In February 2007, the Catholic University of East Africa in Nairobi, Kenya, held a three-day symposium on the pastoral challenge of witchcraft. Experts warned that witchcraft was “destroying” the Catholic Church in Africa, in part because skeptical, Western-educated clergy are not responding adequately to people’s spiritual needs.
“It is important for the Church to understand the fears of the people, and not to attribute them to superstition,” said Michael Katola, a lecturer in pastoral theology. “Witchcraft is a reality; it is not a superstition. Many communities in Kenya know these powers exist.” Katola warned that inadequate pastoral responses are driving some Africans into Pentecostalism.

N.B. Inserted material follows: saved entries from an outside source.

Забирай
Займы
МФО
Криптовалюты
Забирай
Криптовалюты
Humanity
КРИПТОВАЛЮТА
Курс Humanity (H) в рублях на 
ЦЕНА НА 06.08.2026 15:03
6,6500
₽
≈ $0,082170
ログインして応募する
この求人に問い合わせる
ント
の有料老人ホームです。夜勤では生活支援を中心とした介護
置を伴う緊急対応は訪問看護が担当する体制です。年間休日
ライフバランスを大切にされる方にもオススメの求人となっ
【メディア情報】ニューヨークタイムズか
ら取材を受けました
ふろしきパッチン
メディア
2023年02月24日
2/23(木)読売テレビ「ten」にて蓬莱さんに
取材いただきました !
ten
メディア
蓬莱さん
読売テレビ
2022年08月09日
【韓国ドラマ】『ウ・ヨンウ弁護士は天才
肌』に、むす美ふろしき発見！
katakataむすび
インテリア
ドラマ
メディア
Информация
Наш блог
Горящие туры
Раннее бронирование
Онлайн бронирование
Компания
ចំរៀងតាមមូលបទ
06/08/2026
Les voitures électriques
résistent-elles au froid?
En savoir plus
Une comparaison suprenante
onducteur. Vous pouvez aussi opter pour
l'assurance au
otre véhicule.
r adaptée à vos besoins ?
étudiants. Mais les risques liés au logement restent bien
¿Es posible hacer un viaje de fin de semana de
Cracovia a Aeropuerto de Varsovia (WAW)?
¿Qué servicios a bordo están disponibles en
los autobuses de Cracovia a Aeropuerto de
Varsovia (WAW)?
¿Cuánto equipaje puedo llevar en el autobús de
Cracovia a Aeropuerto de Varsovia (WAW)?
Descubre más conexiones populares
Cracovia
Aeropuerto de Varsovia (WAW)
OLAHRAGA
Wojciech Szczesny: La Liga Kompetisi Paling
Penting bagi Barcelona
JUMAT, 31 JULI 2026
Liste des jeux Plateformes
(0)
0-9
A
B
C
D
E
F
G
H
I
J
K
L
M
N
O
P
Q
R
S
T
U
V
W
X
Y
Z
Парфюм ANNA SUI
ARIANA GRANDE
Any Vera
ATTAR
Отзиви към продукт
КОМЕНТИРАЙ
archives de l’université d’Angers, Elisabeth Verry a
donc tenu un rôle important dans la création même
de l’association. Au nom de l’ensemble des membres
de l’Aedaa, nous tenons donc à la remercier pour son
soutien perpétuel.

“Many of our Christians seek deliverance, healing and exorcism from other denominations because priests do not realize they have redemptive powers,” he said. “If we don’t believe in the existence of witchcraft as Satanism, then we cannot deal with it.”
Sister Bibiana Munini Ngundo said that the Catholic Church has not paid sufficient attention to “integral healing,” leading people to put their trust in diviners and magicians. Father Clement Majawa of Malawi listed 14 categories of witchcraft practiced in Africa, and argued that the Church’s denial “only escalates the problem.”
“Since Christ in the gospels encountered the devil, it is proper for Christians to accept the reality of witchcraft,” Majawa said.
I used to say that we’ll know the global south has arrived in terms of setting the tone in Catholicism when popes and the Vatican’s Congregation for the Doctrine of the Faith give us documents on the pastoral approach to polygamy, not divorce, whenever marriage is in the air. Perhaps another test will be when we get texts on witchcraft rather than women’s ordination or some other hot-button Western issue.
And that, in short, is what living through a paradigm shift feels like.